I received a comment from a reader who plays an important role in the network protection industry which reads:

“I was a bit surprised by you going on about Google getting the MAC addresses of devices in people's home. I asked a few other security folks, and none of us could figure out why you thought that Google had these addresses.

“Of course, we could all be wrong about the way that 802.11 works, but I would have thought that the only way that the Google Car could see anything other than the MAC address of the WAP would be if both:
– the car quickly impersonated the WAP by forging its SSID
– the computers in the house tried to re-attach to the device forging the SSID Is this the scenario you think happened? If so, where did you see this? If not, what am I am misunderstanding about Wifi where just receiving signals without looking like a WAP allows me to see any MACs other than those of WAPs?

“I look forward to hearing more on this, even if my understanding of WiFi (and that of the folks I asked) is wrong.”

Unfortunately, the assumptions made by my reader, even though supported by other experts, are wrong. 

Few technologies are more ubiquitous or foundational than 802.11 wireless (WiFi).  The security experts in this domain understand perfectly its security characteristics relative to protection of the data payload.  But in the past the device identity aspects of the system have not been on the front burner.  No wonder.  I imagine that anyone worried about some information agency accumulating all the MAC addresses in the world and mapping them to the houses people live in would have been sent off to the looney bin a few years ago: “Sure, and pigs might fall from the sky and crush us too!  Now let's get this thing deployed!”

Of course I come at this from a different direction since I'm an “identity guy” and the identity of the devices is something I have had to understand and deal with.  But given the importance of the discussion I turned to two colleagues in other disciplines to verify that my own understanding remains correct despite the evolution of the standards.  One is Khaja Ahmed, an expert in network security; the other is Christian Huitema, an expert in all aspects of networking.

I'll share Christian's comments in a separate post.  Khaja responded:   

“Yes, the senders MAC address is in the clear.
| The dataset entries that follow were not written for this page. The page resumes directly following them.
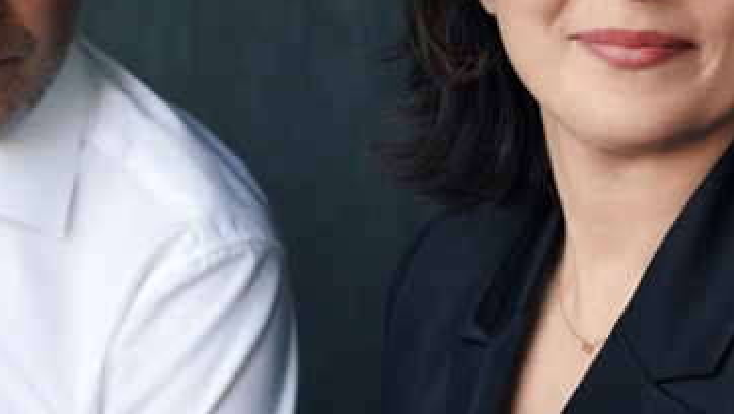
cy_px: 129
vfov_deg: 9.9
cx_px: 341
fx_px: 2376
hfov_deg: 17.6
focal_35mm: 122
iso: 800
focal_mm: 58
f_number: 5
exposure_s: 1/200
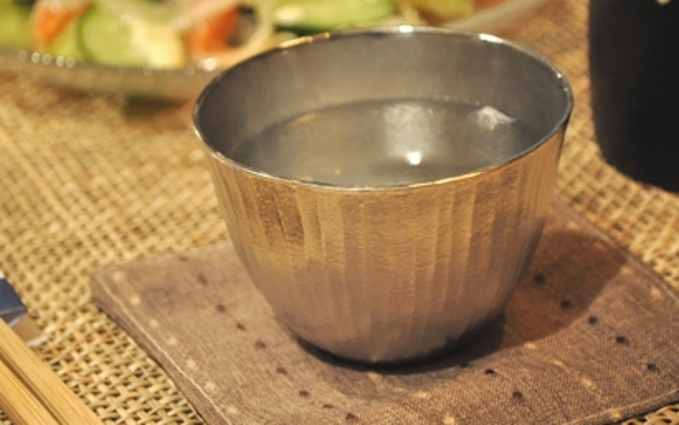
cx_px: 296
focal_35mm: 119
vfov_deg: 11.0
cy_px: 150
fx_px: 2202
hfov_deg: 17.5
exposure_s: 1/6
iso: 1600
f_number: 5.6
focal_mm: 50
Of course the recipients (WiFi access point) MAC address has to be in the clear so it knows that the packet is intended for it. The client’s MAC address is needed so the WiFi access point knows which session key and state to use to process the frame. Just as the SA in IPsec cannot be identified without the IP address of the sender.
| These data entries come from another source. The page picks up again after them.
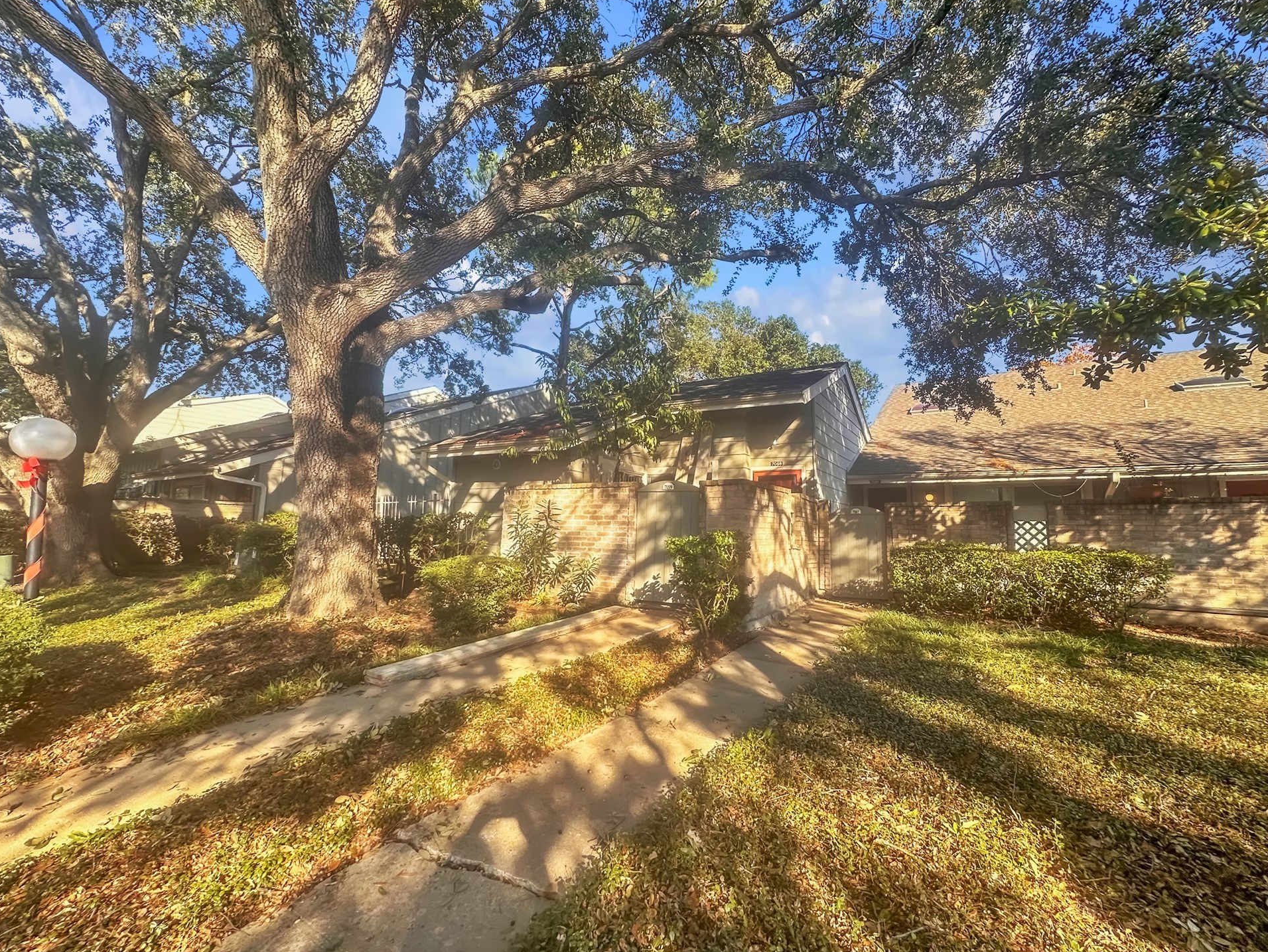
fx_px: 550
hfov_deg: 98.1
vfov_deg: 81.8
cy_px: 470
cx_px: 656
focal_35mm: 15
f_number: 2.2
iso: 40
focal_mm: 2.22
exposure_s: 1/590
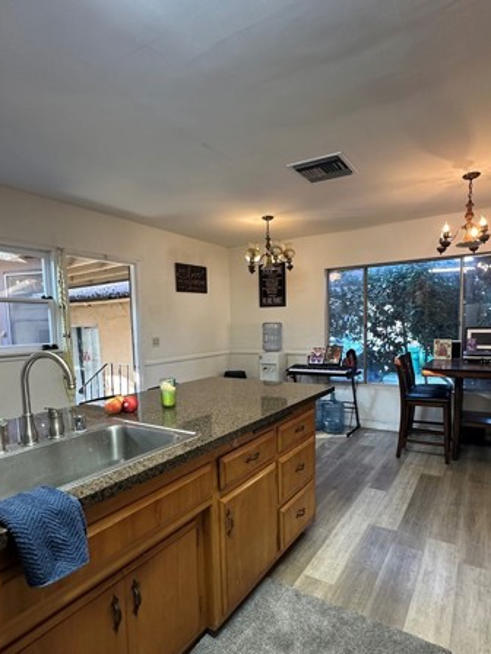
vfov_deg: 81.5
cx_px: 259
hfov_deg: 65.9
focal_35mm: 20
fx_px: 378
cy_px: 362
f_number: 2.2
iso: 200
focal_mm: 2.22
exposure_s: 1/60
“One more point re the four fields you are talking about… There are 3 or 4 MAC addresses in each 802.11 frame depending on who is sending the packet to who on whose behalf.

“The sender and destination addresses are always there, so that’s two. The third address is typically the Base Station Identifier. In cases where the packets are being relayed by some other part of the infrastructure there may be addresses of some intermediate transmitter and receiver. That gives you the 4 addresses. The MAC address of the original sender / client is just one field.